- **Data under study**

>>>>

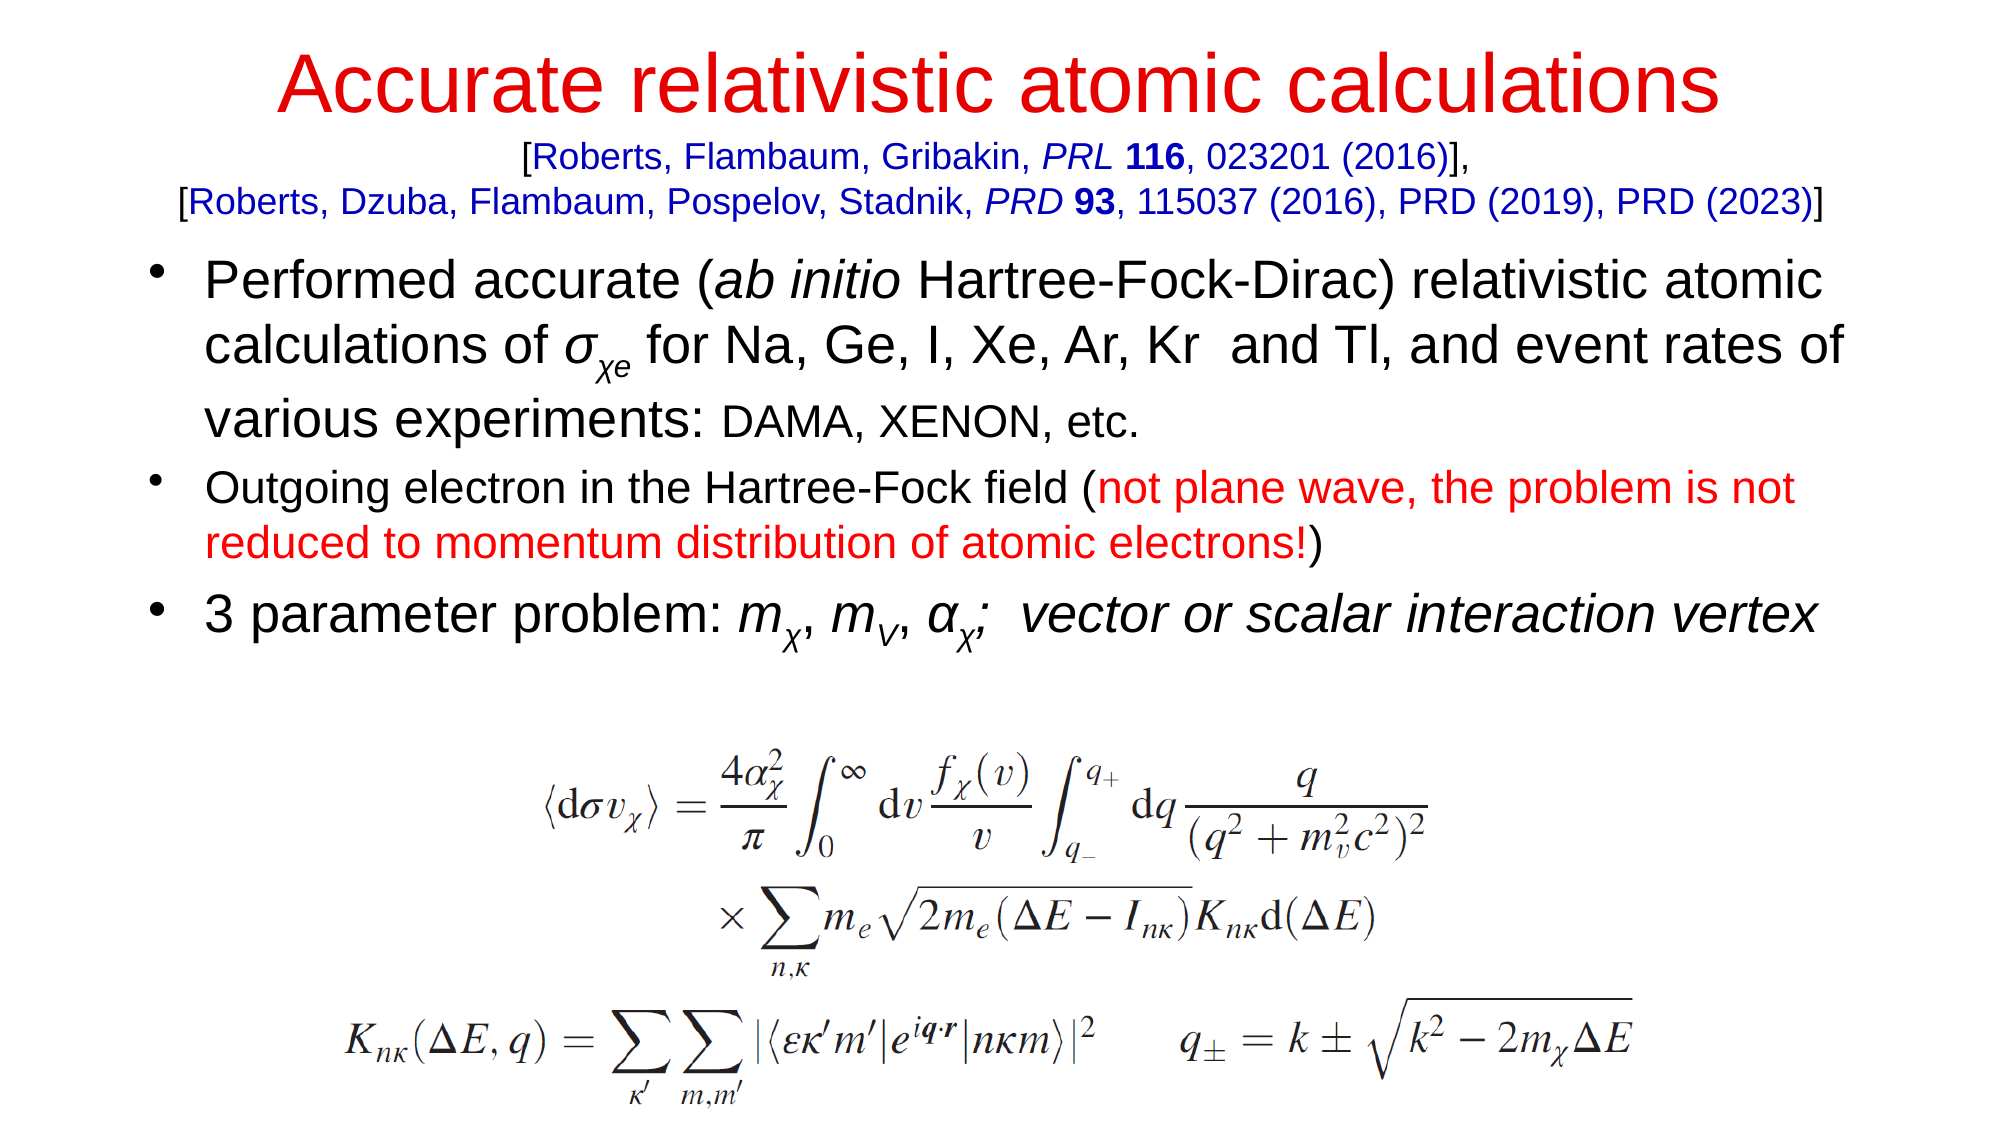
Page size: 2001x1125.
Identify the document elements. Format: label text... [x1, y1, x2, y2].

picture [537, 741, 1438, 988]
text_box [Roberts, Flambaum, Gribakin, PRL 116, 023201 (2016)], [Roberts, Dzuba, Flambaum, Pospelov, Stadnik, PRD 93, 115037 (2016), PRD (2019), PRD (2023)] [84, 124, 1918, 230]
text_box Performed accurate (ab initio Hartree-Fock-Dirac) relativistic atomic calculations of σχe for Na, Ge, I, Xe, Ar, Kr and Tl, and event rates of various experiments: DAMA, XENON, etc. Outgoing electron in the Hartree-Fock field (not plane wave, the problem is not reduced to momentum distribution of atomic electrons!) 3 parameter problem: mχ, mV, αχ; vector or scalar interaction vertex [133, 237, 1895, 738]
text_box Accurate relativistic atomic calculations [249, 7, 1750, 150]
picture [337, 999, 1100, 1112]
picture [1174, 991, 1638, 1086]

<<<<

- **What you have to do**
Please repeat all of the entries above word for word, but drop any pictures.

- **Answer for this exercise**
Page size: 2001x1125.
Identify the document elements. Format: label text... [x1, y1, x2, y2].

picture [537, 741, 1438, 988]
text_box [Roberts, Flambaum, Gribakin, PRL 116, 023201 (2016)], [Roberts, Dzuba, Flambaum, Pospelov, Stadnik, PRD 93, 115037 (2016), PRD (2019), PRD (2023)] [84, 124, 1918, 230]
text_box Performed accurate (ab initio Hartree-Fock-Dirac) relativistic atomic calculations of σχe for Na, Ge, I, Xe, Ar, Kr and Tl, and event rates of various experiments: DAMA, XENON, etc. Outgoing electron in the Hartree-Fock field (not plane wave, the problem is not reduced to momentum distribution of atomic electrons!) 3 parameter problem: mχ, mV, αχ; vector or scalar interaction vertex [133, 237, 1895, 738]
text_box Accurate relativistic atomic calculations [249, 7, 1750, 150]
picture [337, 999, 1100, 1112]
picture [1174, 991, 1638, 1086]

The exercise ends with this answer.